The Seductive Promise of the “Moderate Republican” in the 2014 Governor’s Race
via D.R. Tucker – There is a belief in some sections of the Bay State that Republican gubernatorial candidate Charlie Baker represents a return to old-school, centrist, reasonable New England Republicanism, the sort of rationality embodied by former Massachusetts Senator Edward Brooke.
The idea that moderate Republicanism can return to life is powerfully seductive. It’s something we all desperately wish could be true.
I found this idea powerfully seductive; it’s why I voted for Baker when he first ran for governor four years ago.However, even the most idealistic among us now have to acknowledge that “moderate Republicanism” is as much of a fiction as “clean coal,” and that this seduction is always followed by a betrayal.

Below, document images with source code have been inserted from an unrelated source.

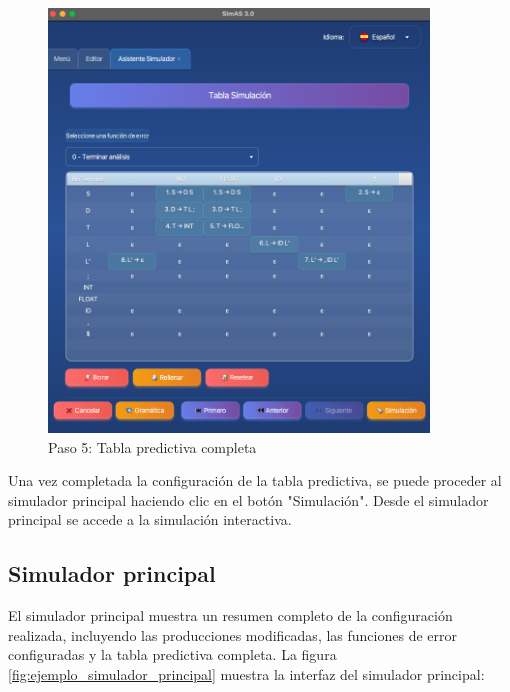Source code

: \needspace{8cm}
\begin{figure}[H]
    \centering
    \includegraphics[width=0.9\textwidth]{figuras/ejemplo_practico/simulador_paso5.png}
    \caption{Paso 5: Tabla predictiva completa}
    \label{fig:ejemplo_simulador_paso5}
\end{figure}

Una vez completada la configuración de la tabla predictiva, se puede proceder al simulador principal haciendo clic en el botón \string"Simulación\string". Desde el simulador principal se accede a la simulación interactiva.

\subsection{Simulador principal}

El simulador principal muestra un resumen completo de la configuración realizada, incluyendo las producciones modificadas, las funciones de error configuradas y la tabla predictiva completa. La figura \ref{fig:ejemplo_simulador_principal} muestra la interfaz del simulador principal:

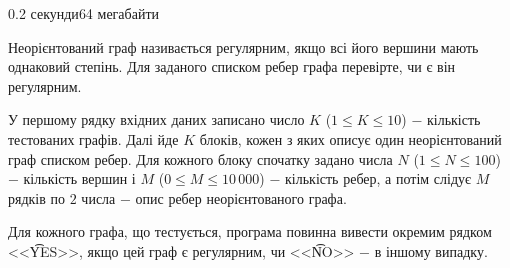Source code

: \begin{problem}{}{}{}{0.2 секунди}{64 мегабайти}

Неорієнтований граф називається регулярним, якщо всі його вершини мають однаковий степінь. 
Для заданого списком ребер графа перевірте, чи є він регулярним.

\InputFile
У першому рядку вхідних даних записано число $K$ ($1 \le K \le 10$) $-$ кількість тестованих графів. 
Далі йде $K$ блоків, кожен з яких описує один неорієнтований граф списком ребер. 
Для кожного блоку спочатку задано числа $N$ ($1 \le N \le 100$) $-$ кількість вершин і $M$ ($0 \le M \le 10\,000$) $-$
кількість ребер, а потім слідує $M$ рядків по $2$ числа $-$ опис ребер неорієнтованого графа.

\OutputFile
Для кожного графа, що тестується, програма повинна вивести окремим рядком <<{\t{YES}}>>, якщо цей граф
є регулярним, чи <<{\t{NO}}>> $-$ в іншому випадку.

\Example

\begin{example}
%
\end{example}

\end{problem}

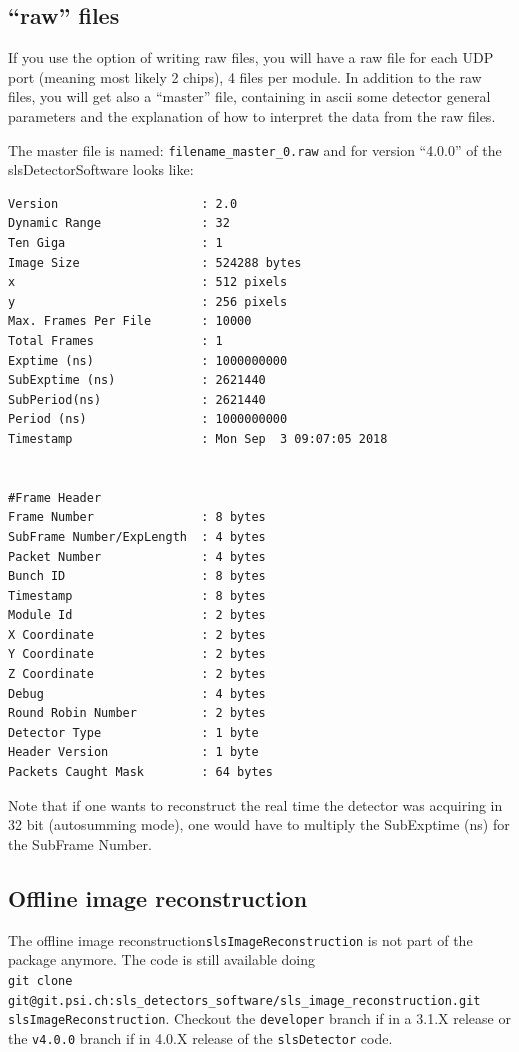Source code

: \documentclass{article}
\begin{document}
\subsection{``raw'' files}
If you use the option of writing raw files, you will have a raw file for each UDP port (meaning most likely 2 chips), 4 files per module. In addition to the raw files, you will get also a ``master'' file, containing in ascii some detector general parameters and the explanation of how to interpret the data from the raw files.
   
The master file is named: {\tt{filename\_master\_0.raw}} and for version ``4.0.0'' of the slsDetectorSoftware looks like:
 
\begin{verbatim}
Version                    : 2.0
Dynamic Range              : 32
Ten Giga                   : 1
Image Size                 : 524288 bytes
x                          : 512 pixels
y                          : 256 pixels
Max. Frames Per File       : 10000
Total Frames               : 1
Exptime (ns)               : 1000000000
SubExptime (ns)            : 2621440
SubPeriod(ns)              : 2621440
Period (ns)                : 1000000000
Timestamp                  : Mon Sep  3 09:07:05 2018


#Frame Header
Frame Number               : 8 bytes
SubFrame Number/ExpLength  : 4 bytes
Packet Number              : 4 bytes
Bunch ID                   : 8 bytes
Timestamp                  : 8 bytes
Module Id                  : 2 bytes
X Coordinate               : 2 bytes
Y Coordinate               : 2 bytes
Z Coordinate               : 2 bytes
Debug                      : 4 bytes
Round Robin Number         : 2 bytes
Detector Type              : 1 byte
Header Version             : 1 byte
Packets Caught Mask        : 64 bytes
\end{verbatim}

Note that if one wants to  reconstruct the real time the detector was acquiring in 32 bit (autosumming mode), one would have to multiply the SubExptime (ns) for the SubFrame Number. 

\subsection{Offline image reconstruction}
The offline image reconstruction{\tt{slsImageReconstruction}} is not part of the package anymore. The code is still available doing \\
{\tt{git clone git@git.psi.ch:sls\_detectors\_software/sls\_image\_reconstruction.git slsImageReconstruction}}.
Checkout the {\tt{developer}} branch if in a 3.1.X release or the {\tt{v4.0.0}} branch if in 4.0.X release of the {\tt{slsDetector}} code.
\end{document}
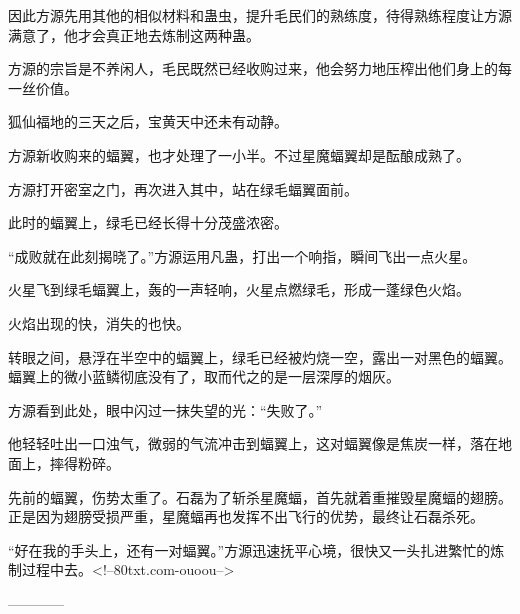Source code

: \begin{this_body}
因此方源先用其他的相似材料和蛊虫，提升毛民们的熟练度，待得熟练程度让方源满意了，他才会真正地去炼制这两种蛊。

方源的宗旨是不养闲人，毛民既然已经收购过来，他会努力地压榨出他们身上的每一丝价值。

狐仙福地的三天之后，宝黄天中还未有动静。

方源新收购来的蝠翼，也才处理了一小半。不过星魔蝠翼却是酝酿成熟了。

方源打开密室之门，再次进入其中，站在绿毛蝠翼面前。

此时的蝠翼上，绿毛已经长得十分茂盛浓密。

“成败就在此刻揭晓了。”方源运用凡蛊，打出一个响指，瞬间飞出一点火星。

火星飞到绿毛蝠翼上，轰的一声轻响，火星点燃绿毛，形成一蓬绿色火焰。

火焰出现的快，消失的也快。

转眼之间，悬浮在半空中的蝠翼上，绿毛已经被灼烧一空，露出一对黑色的蝠翼。蝠翼上的微小蓝鳞彻底没有了，取而代之的是一层深厚的烟灰。

方源看到此处，眼中闪过一抹失望的光：“失败了。”

他轻轻吐出一口浊气，微弱的气流冲击到蝠翼上，这对蝠翼像是焦炭一样，落在地面上，摔得粉碎。

先前的蝠翼，伤势太重了。石磊为了斩杀星魔蝠，首先就着重摧毁星魔蝠的翅膀。正是因为翅膀受损严重，星魔蝠再也发挥不出飞行的优势，最终让石磊杀死。

“好在我的手头上，还有一对蝠翼。”方源迅速抚平心境，很快又一头扎进繁忙的炼制过程中去。<!--80txt.com-ouoou-->

------------

\end{this_body}

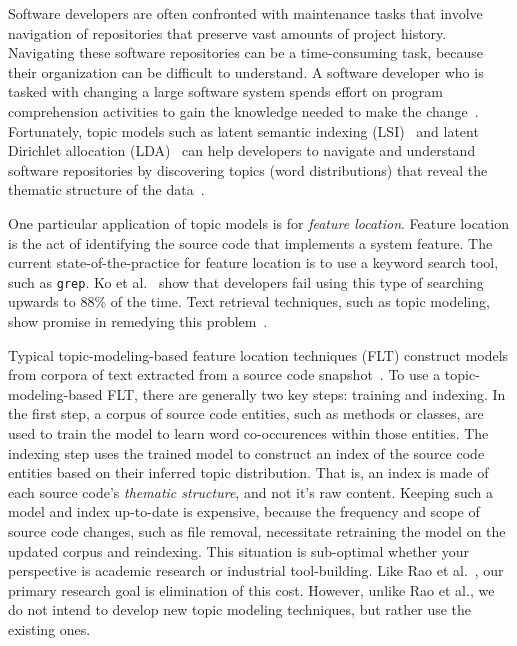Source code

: 
Software developers are often confronted with maintenance tasks that involve
navigation of repositories that preserve vast amounts of project history.
Navigating these software repositories can be a time-consuming task, because
their organization can be difficult to understand.  A software developer who is
tasked with changing a large software system spends effort on program
comprehension activities to gain the knowledge needed to make the
change~\cite{Corbi:1989}.  Fortunately, topic models such as latent semantic
indexing (LSI)~\cite{Deerwester-etal:1990} and latent Dirichlet allocation
(LDA)~\cite{Blei-etal:2003} can help developers to navigate and understand
software repositories by discovering topics (word distributions) that reveal the
thematic structure of the
data~\cite{Linstead-etal:2007,Thomas-etal:2011,Hindle-etal:2012}.

One particular application of topic models is for \emph{feature location}.
Feature location is the act of identifying the source code that implements
a system feature.  The current state-of-the-practice for feature location is to
use a keyword search tool, such as \texttt{grep}.  Ko et al.~\cite{Ko-etal:2006}
show that developers fail using this type of searching upwards to 88\% of the
time.  Text retrieval techniques, such as topic modeling, show promise in
remedying this problem~\cite{Marcus-etal:2004}.

Typical topic-modeling-based feature location techniques (FLT) construct models
from corpora of text extracted from a source code
snapshot~\cite{Dit-etal:2013b}.  To use a topic-modeling-based FLT, there are
generally two key steps: training and indexing.  In the first step, a corpus of
source code entities, such as methods or classes, are used to train the model to
learn word co-occurences within those entities.  The indexing step uses the
trained model to construct an index of the source code entities based on their
inferred topic distribution.  That is, an index is made of each source code's
\emph{thematic structure}, and not it's raw content.  Keeping such a model and
index up-to-date is expensive, because the frequency and scope of source code
changes, such as file removal, necessitate retraining the model on the updated
corpus and reindexing.  This situation is sub-optimal whether your perspective
is academic research or industrial tool-building.  Like Rao et
al.~\cite{Rao-etal:2013}, our primary research goal is elimination of this cost.
However, unlike Rao et al., we do not intend to develop new topic modeling
techniques, but rather use the existing ones.

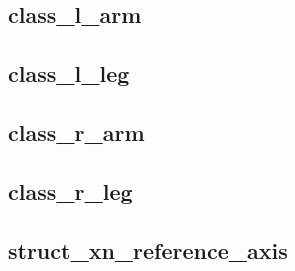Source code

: \documentclass[letterpaper]{article}
\begin{document}


\subsection{class\_l\_arm}

\subsection{class\_l\_leg}

\subsection{class\_r\_arm}

\subsection{class\_r\_leg}

\subsection{struct\_xn\_reference\_axis}
	
	
\end{document}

In fact, as I watch Baker’s ads promising a civil, bipartisan approach to policy, I’m reminded of that great line from President Franklin Delano Roosevelt:
Let me warn you and let me warn the Nation against the smooth evasion which says, “Of course we believe all these things; we believe in social security; we believe in work for the unemployed; we believe in saving homes. Cross our hearts and hope to die, we believe in all these things; but we do not like the way the present Administration is doing them. Just turn them over to us. We will do all of them- we will do more of them we will do them better; and, most important of all, the doing of them will not cost anybody anything.”
But, my friends, these evaders are banking too heavily on the shortness of our memories…Remember, too, that the first essential of doing a job well is to want to see the job done.
Make no mistake about this: the Republican leadership today is not against the way we have done the job. The Republican leadership is against the job being done…
You cannot promise to repeal taxes before one audience and promise to spend more of the taxpayers’ money before another audience.
You cannot promise tax relief for those who can afford to pay, and, at the same time, promise more of the taxpayers’ money for those who are in need.
You simply cannot make good on both promises at the same time.